Now, let's be clear. Is it good business to get the best value for your dollar? Of course, but it is more likely you will get the best value for the dollar (and your brand) by dealing with media brands that empathize with your marketing objectives rather than just trying to sell you something.

Such is the case with iconic media brands. Time, for example, is such a brand. It understands and communicates integrity, trust, and credibility in the marketplace. An advertser is well served in aligning itself with the Time brand benefitting from the halo effect that Time provides. Is it cheap? No. Does a brand advertising in Time (or benefit from the relationship? Yes. Is there a strong price/value return on investment? Yes. The advertisers in Time media properties benefit directly from its iconic brand equity. Time has a long history of working with advertisers and, therefore, understands the implied covenant to its brand advertisers. Advertisers in Time media properties understand that it is a respected media environment.

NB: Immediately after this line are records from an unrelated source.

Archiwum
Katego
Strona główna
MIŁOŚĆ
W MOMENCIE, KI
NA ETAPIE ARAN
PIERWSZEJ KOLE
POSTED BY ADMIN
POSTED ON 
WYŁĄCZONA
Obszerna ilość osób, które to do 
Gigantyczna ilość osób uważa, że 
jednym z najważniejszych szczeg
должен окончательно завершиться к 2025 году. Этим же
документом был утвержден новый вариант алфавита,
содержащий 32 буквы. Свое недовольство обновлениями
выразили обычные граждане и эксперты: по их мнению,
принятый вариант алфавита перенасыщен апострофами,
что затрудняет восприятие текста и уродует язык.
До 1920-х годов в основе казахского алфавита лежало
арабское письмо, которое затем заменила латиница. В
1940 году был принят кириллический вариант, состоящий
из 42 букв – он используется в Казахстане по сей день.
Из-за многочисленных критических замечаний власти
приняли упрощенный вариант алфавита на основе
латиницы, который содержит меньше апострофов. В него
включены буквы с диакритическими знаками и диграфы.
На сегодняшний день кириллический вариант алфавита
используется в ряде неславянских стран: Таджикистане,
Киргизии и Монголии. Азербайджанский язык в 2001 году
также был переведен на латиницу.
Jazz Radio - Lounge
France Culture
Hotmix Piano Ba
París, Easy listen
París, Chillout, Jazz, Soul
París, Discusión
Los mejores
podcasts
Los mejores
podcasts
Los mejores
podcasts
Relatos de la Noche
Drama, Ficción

Although I have used Time in this example, the same case can be made for other media icons such as the Wall Street Journal, Forbes, Harvard Business Review, National Geographic, Financial Times, etc. Advertising in iconic media properties is not cheap, but it is valuable in building and promoting a brand.

Bottom feeders that sell on the cheap have little empathy for the advertisers they sell to. It is only regarded as a transaction.

In a world of uber-media diversity (with new entrants, literally, coming on the scene every day), I beg you to think about your brand and the "company" it keeps.

My suggestions?

  • work with iconic brands directly. They are professionals and know what the're doing.

  • avoid the cheap. Go with the best price/value in planning and buying media.
  • appreciate the difference between buying "quality" impressions versus "gross" impressions.
In summary, don't let your brand get a "bad haircut" in media buying.